OBJETIVO A →
Retorne, sem nenhuma alteração, tudo o que vai de "Fica claro que" até "realização desta análise." na análise de Nioh 2.

Fica claro que a narrativa, inferior à jornada de William (do Nioh original), serve como pretexto para apresentar as fases e um gameplay incrível, que mistura, em bom equilíbrio, as coisas que funcionaram no primeiro e as novidades do segundo, incluindo dar ao jogador o poder de assumir uma forma Yokai transcendental e vistosa aos olhos.
Nioh 2 é tipo lanche do McDonald’s: você já sabe o que esperar, mas é sempre ótimo e tem hora que só consumindo aquilo para saciar aquela vontade específica. Prepare sua disposição psicológica, ligue o modo masoquista e sente no colo do tinhoso. A glamourosa sensação de recompensa você já conhece.
Nioh 2 foi gentilmente cedido pela Sony para a realização desta análise.

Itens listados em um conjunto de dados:
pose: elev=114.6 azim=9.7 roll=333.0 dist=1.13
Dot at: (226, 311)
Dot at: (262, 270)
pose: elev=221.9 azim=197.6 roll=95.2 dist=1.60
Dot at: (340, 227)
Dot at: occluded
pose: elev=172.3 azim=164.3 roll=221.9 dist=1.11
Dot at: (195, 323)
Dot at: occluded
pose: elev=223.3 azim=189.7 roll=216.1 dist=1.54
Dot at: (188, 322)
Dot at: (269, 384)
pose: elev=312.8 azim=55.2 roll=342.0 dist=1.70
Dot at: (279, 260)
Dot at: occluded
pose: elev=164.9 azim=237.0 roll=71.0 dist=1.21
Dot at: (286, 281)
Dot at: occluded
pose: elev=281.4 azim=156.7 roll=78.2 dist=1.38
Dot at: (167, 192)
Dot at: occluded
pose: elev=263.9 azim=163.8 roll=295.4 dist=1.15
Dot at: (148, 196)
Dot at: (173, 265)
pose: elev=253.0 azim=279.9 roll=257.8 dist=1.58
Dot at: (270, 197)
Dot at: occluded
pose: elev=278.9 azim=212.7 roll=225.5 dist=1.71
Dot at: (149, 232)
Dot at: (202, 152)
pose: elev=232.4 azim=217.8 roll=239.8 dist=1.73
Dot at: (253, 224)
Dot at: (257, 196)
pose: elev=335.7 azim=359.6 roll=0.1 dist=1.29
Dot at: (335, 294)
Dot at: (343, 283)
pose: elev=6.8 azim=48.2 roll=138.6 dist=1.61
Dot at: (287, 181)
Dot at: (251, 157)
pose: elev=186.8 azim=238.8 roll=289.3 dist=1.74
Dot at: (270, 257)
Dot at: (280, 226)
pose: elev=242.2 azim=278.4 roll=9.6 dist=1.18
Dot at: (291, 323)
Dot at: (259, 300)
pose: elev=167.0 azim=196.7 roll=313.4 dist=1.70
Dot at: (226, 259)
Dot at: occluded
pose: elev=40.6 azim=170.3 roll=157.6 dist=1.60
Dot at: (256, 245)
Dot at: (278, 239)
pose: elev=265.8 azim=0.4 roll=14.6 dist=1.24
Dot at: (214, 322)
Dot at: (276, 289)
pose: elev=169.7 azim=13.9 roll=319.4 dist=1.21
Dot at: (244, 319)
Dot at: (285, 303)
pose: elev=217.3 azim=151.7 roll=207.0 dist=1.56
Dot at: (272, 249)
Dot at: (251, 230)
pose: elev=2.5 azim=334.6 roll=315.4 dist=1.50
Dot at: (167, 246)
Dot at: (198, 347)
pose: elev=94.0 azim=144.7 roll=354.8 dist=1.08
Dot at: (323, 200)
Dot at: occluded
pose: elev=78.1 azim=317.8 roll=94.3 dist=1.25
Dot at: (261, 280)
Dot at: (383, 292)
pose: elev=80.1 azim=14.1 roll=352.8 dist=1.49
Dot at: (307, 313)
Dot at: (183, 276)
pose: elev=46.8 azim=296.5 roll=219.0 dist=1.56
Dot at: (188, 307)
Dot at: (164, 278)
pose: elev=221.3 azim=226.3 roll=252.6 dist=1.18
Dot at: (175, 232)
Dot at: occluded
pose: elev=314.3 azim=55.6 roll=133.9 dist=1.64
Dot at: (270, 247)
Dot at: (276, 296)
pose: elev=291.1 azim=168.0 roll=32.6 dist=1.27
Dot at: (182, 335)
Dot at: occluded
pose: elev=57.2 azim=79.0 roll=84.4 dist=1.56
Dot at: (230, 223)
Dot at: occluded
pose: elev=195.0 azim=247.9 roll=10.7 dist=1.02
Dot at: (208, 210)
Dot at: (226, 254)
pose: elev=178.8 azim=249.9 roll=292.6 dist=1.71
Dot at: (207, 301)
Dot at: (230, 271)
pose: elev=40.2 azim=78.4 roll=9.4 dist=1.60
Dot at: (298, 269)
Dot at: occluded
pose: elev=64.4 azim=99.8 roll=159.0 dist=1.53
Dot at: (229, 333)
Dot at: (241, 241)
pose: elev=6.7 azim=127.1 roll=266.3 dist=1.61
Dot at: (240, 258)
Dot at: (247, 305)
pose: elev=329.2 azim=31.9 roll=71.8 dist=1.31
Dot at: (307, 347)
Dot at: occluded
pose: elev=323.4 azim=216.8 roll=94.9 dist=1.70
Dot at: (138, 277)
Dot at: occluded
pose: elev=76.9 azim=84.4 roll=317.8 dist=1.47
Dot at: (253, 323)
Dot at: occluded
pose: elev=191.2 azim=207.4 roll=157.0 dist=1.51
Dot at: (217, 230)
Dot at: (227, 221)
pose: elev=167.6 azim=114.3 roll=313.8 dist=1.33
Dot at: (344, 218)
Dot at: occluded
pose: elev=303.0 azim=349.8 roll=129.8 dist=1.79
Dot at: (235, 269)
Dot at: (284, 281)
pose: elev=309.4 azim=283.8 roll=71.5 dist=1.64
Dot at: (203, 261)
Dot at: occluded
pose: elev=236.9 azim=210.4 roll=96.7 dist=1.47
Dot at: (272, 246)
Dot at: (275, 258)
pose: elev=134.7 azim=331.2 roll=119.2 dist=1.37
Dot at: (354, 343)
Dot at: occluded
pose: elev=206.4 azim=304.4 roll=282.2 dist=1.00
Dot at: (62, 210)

OBJETIVO B →
Reescreva os registros da linha que contém "pose: elev=6.8 azim=48.2 roll=138.6 dist=1.61" até a linha que contém "Dot at: (285, 303)", incluindo as duas. Troque "dist" por "distance" e mantenha o resto igual.

SOLUÇÃO A →
Fica claro que a narrativa, inferior à jornada de William (do Nioh original), serve como pretexto para apresentar as fases e um gameplay incrível, que mistura, em bom equilíbrio, as coisas que funcionaram no primeiro e as novidades do segundo, incluindo dar ao jogador o poder de assumir uma forma Yokai transcendental e vistosa aos olhos.
Nioh 2 é tipo lanche do McDonald’s: você já sabe o que esperar, mas é sempre ótimo e tem hora que só consumindo aquilo para saciar aquela vontade específica. Prepare sua disposição psicológica, ligue o modo masoquista e sente no colo do tinhoso. A glamourosa sensação de recompensa você já conhece.
Nioh 2 foi gentilmente cedido pela Sony para a realização desta análise.

SOLUÇÃO B →
pose: elev=6.8 azim=48.2 roll=138.6 distance=1.61
Dot at: (287, 181)
Dot at: (251, 157)
pose: elev=186.8 azim=238.8 roll=289.3 distance=1.74
Dot at: (270, 257)
Dot at: (280, 226)
pose: elev=242.2 azim=278.4 roll=9.6 distance=1.18
Dot at: (291, 323)
Dot at: (259, 300)
pose: elev=167.0 azim=196.7 roll=313.4 distance=1.70
Dot at: (226, 259)
Dot at: occluded
pose: elev=40.6 azim=170.3 roll=157.6 distance=1.60
Dot at: (256, 245)
Dot at: (278, 239)
pose: elev=265.8 azim=0.4 roll=14.6 distance=1.24
Dot at: (214, 322)
Dot at: (276, 289)
pose: elev=169.7 azim=13.9 roll=319.4 distance=1.21
Dot at: (244, 319)
Dot at: (285, 303)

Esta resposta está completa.